*** Opening of PAGE EXCERPT ***
What age is fossil hunting suitable for?
Children as young as four or five can participate productively at sites where fossils wash up on the beach, such as Venice Beach in Florida or Charmouth in Dorset, where no tools or physical effort are needed. Sites that require reading a limestone surface carefully, such as Caesar Creek or Fossil Park in Ohio, suit children aged seven and up, who have the patience to scan slowly. Calvert Cliffs in Maryland involves a roughly 3.6-mile round trip walk, which makes it more appropriate for children aged eight or older with good trail stamina. At any age, an adult should supervise closely near cliffs and tidal water.
Do kids need any equipment to go fossil hunting?
For beach sites, no specialist equipment is needed at all. A small drawstring bag or zip-lock bags for finds, tissue paper to wrap delicate specimens, and closed-toe shoes are sufficient. A 10x hand lens helps children see surface detail on ammonites and shark teeth and costs under ten dollars. For rock-surface sites like Caesar Creek, a soft brush to dust off limestone slabs is useful. Leave hammers and chisels at home: none of the sites in this guide require them, and several prohibit them.
*** Close of PAGE EXCERPT ***
*** Opening of DATA FOR ANALYSIS ***
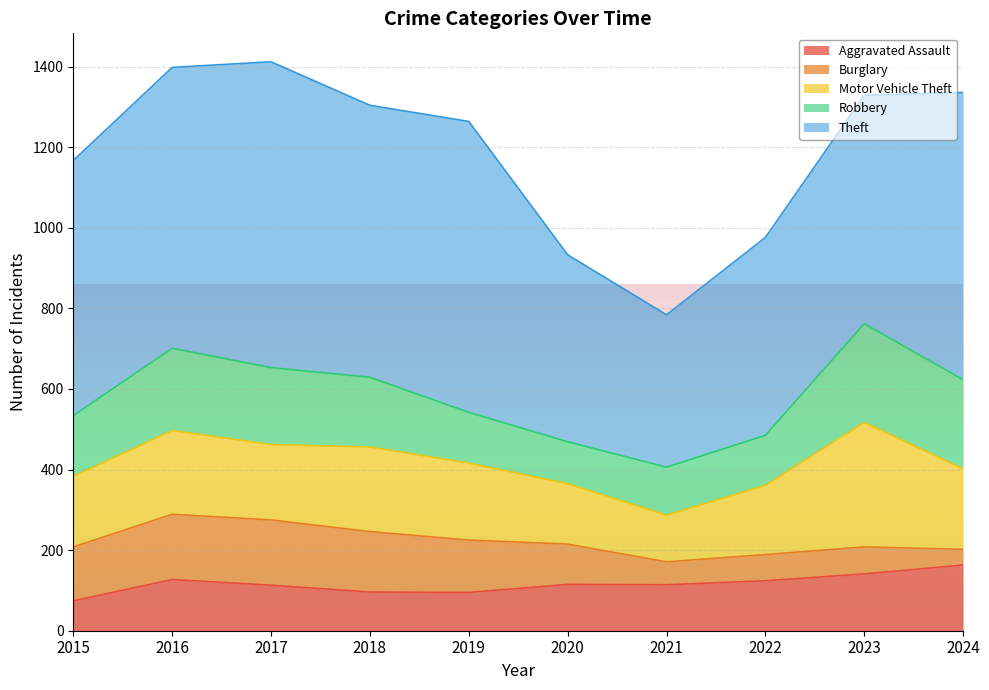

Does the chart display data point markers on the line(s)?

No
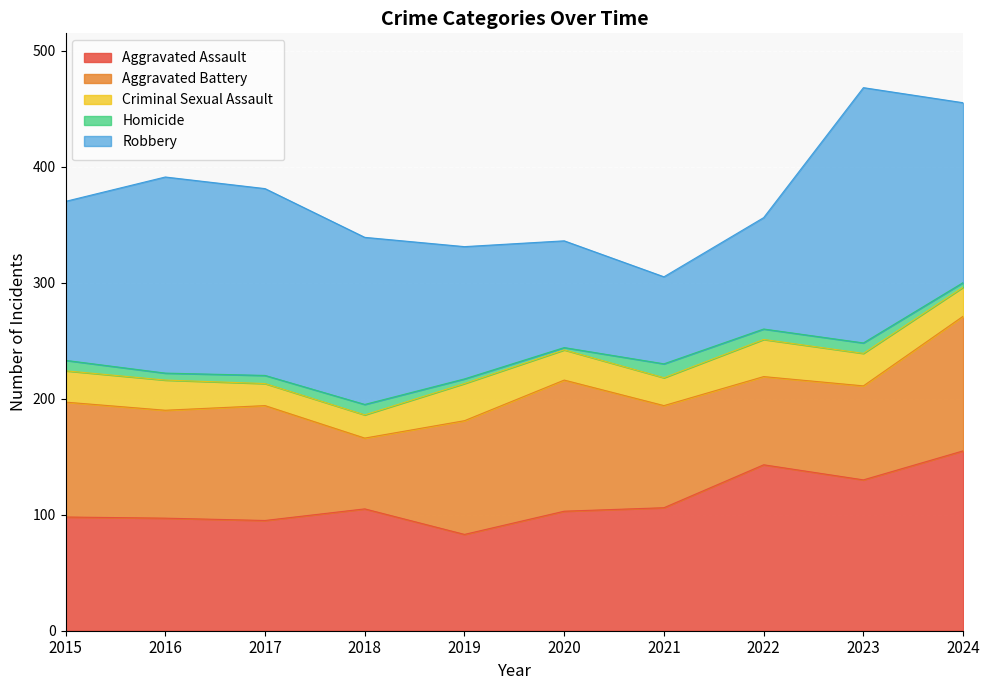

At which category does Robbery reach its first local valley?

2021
*** Close of DATA FOR ANALYSIS ***
**PROBLEMS AND TASKS**:
1. From the fossil hunting text, reproduce word for word the part that opens with the words containing "What age is" and closes with "go fossil hunting?".
2. According to the fossil hunting text, how long is the round trip walk at Calvert Cliffs?
3. Extend the fossil hunting text, picking up after its final sentence.

**ANSWER SECTION**:
1.
What age is fossil hunting suitable for?
Children as young as four or five can participate productively at sites where fossils wash up on the beach, such as Venice Beach in Florida or Charmouth in Dorset, where no tools or physical effort are needed. Sites that require reading a limestone surface carefully, such as Caesar Creek or Fossil Park in Ohio, suit children aged seven and up, who have the patience to scan slowly. Calvert Cliffs in Maryland involves a roughly 3.6-mile round trip walk, which makes it more appropriate for children aged eight or older with good trail stamina. At any age, an adult should supervise closely near cliffs and tidal water.
Do kids need any equipment to go fossil hunting?

2. Roughly 3.6 miles.

3.
Can children keep the fossils they find?
Yes at all eight sites in this guide. Each site either explicitly permits surface collecting or is managed specifically for public fossil collection. The rule at every site is the same: collect only from loose material on the beach or exposed rock surface, and do not hammer or chip the cliff face or bedrock. At Calvert Cliffs in Maryland, collecting is restricted to beach scree below the cliffs. At Charmouth and Kimmeridge in Dorset, collecting is free and permitted below the high-tide mark. Significant vertebrate fossils found in England should be reported to the local heritage coast centre for recording before being taken home.
Which is the best fossil hunting site for a first trip with kids?
For UK families, Charmouth in Dorset is the clearest first choice. The Heritage Coast Centre provides free expert identification on the day, the beach is safe and well-managed, and the foreshore scree reliably produces ammonites and belemnites without any tools. For US families, Venice Beach in Florida is the equivalent: the shark teeth require no digging, the beach is public and free to access, and children can fill a bag in an hour of easy searching in the surf zone. Both sites reward a morning visit timed to start on a falling tide.
What fossils are kids most likely to find?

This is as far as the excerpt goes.